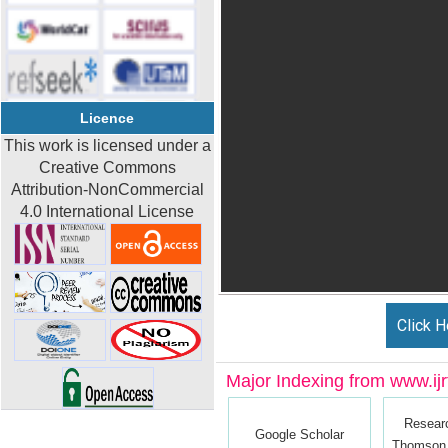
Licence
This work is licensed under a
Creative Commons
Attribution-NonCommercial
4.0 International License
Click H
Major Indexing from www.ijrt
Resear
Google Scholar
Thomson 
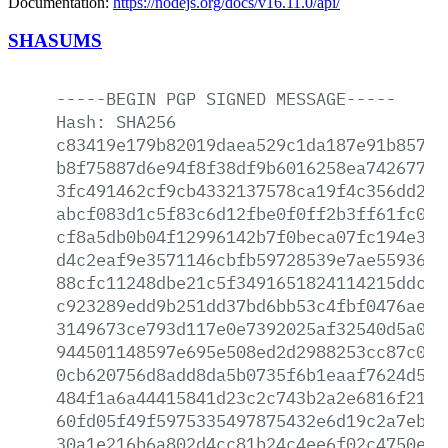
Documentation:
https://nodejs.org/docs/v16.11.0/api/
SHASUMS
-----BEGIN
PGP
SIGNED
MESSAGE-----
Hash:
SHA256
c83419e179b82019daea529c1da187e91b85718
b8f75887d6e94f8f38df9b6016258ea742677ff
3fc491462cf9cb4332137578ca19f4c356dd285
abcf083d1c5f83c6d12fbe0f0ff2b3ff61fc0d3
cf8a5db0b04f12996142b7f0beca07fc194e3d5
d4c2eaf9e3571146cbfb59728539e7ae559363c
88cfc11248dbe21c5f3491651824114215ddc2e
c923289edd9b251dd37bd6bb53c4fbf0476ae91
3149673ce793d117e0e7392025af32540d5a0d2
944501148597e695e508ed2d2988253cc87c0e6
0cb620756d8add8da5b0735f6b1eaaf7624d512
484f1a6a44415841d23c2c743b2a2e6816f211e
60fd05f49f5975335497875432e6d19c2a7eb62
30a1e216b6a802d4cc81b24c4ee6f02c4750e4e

+ + +

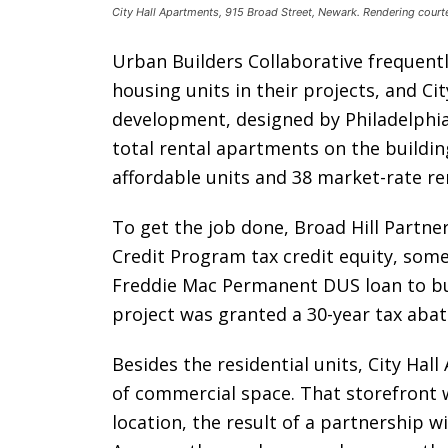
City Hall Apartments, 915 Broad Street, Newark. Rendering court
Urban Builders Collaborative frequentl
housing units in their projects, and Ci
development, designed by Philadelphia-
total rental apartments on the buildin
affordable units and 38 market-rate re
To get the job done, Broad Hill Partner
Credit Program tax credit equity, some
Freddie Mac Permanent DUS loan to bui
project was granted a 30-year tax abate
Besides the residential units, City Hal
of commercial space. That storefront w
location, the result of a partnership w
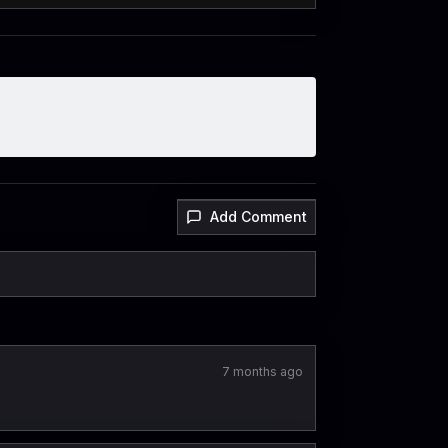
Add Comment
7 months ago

+ + +

**Instructions for the task**:
Across the records, how many lines contain "City"? Only the number should be given.

**Answer to this task**:
2